Open knownasilya opened 8 years ago
My Strider instance HTTP server also starts timing out if multiple commit hooks come in at the same time and multiple projects are built. After a couple minutes it eventually seems to come back online (without a restart), but I'll see several 502s from my reverse proxy in the meantime if I try to load the Strider dashboard or send another commit webhook within those several minutes.
I'm not sure where the delay is, but I'm especially curious what's blocking the HTTP thread, I thought most of the prepare phase would be delegated to the workers?
Did you enable concurrent builds? That should help with multiple projects
@knownasilya yeah I'm at CONCURRENT_JOBS=4
. Would that affect the Strider HTTP server though? I don't mind waiting for the jobs to complete, the problem is that some of the GitHub webhooks are being dropped due to timeouts.
That's weird, maybe the timeout isn't sufficient for your proxy?
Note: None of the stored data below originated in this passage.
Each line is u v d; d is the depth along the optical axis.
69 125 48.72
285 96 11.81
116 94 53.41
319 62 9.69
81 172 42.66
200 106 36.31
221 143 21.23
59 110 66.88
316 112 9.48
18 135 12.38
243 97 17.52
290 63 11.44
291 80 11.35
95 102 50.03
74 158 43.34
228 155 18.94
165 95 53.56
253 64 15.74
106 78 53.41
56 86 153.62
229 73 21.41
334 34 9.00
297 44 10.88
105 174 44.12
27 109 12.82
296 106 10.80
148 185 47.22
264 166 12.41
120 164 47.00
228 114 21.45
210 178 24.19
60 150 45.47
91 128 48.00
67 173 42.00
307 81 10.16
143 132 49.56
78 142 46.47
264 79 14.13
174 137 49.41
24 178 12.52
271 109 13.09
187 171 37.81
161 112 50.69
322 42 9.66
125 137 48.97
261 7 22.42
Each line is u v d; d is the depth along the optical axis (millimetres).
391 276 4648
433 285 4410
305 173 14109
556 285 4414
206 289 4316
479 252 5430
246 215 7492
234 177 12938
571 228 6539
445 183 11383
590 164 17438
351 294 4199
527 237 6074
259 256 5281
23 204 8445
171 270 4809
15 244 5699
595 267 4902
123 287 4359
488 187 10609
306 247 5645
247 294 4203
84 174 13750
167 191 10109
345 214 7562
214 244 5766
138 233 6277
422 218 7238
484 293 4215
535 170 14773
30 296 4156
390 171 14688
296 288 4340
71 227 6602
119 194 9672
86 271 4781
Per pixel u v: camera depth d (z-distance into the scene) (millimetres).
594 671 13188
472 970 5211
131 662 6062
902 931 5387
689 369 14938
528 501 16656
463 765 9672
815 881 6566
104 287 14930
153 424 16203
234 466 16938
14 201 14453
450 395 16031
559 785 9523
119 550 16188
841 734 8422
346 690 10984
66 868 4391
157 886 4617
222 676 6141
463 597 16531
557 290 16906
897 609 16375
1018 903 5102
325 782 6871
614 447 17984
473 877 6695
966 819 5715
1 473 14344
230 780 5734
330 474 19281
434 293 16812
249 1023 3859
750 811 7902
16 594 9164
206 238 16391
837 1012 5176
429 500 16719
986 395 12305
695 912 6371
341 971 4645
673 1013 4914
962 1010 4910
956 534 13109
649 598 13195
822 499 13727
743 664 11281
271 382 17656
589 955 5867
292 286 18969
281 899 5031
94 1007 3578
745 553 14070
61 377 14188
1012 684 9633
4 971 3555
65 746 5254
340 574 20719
The webhooks respond back to github almost instantly, once the job has been scheduled.
I verified it's not problem with my reverse proxy by running curl localhost:3000
immediately after a project begins the test/deploy cycle... I can actually reproduce it just by manually triggering one job through Test and Deploy through the UI and then immediately running curl localhost:3000
. The request will take considerably longer if even one job is being prepared (usually requests to the Strider index take approximately 1-2 seconds, if a job is being prepared the request will take approximately 30 seconds).
The curl localhost:3000
will take 3-4 minutes if 3-4 jobs are being started (even with 8 concurrent workers), which is too long for GitHub/BitBucket webhooks.
I downgraded our server back to a much older version of Strider, and the problem is resolved. Not sure what Strider commits introduced this problem, but the old version we're running again now ( https://github.com/Strider-CD/strider/commit/84a6b878f0b1b3d3528d3f5f19251353f07b4ea7 ) works great.
I've updated the simple-runner with additional debug statements, so if you have time to investigate in the future, please do, using DEBUG=strider*
to see if there is a runner error. You'll have to update the simple-runner in the plugins.
I've noticed this happening sometimes:
I'm not sure why it halts in "prepare", seems like that's the culprit here, and maybe an error isn't being handled correctly.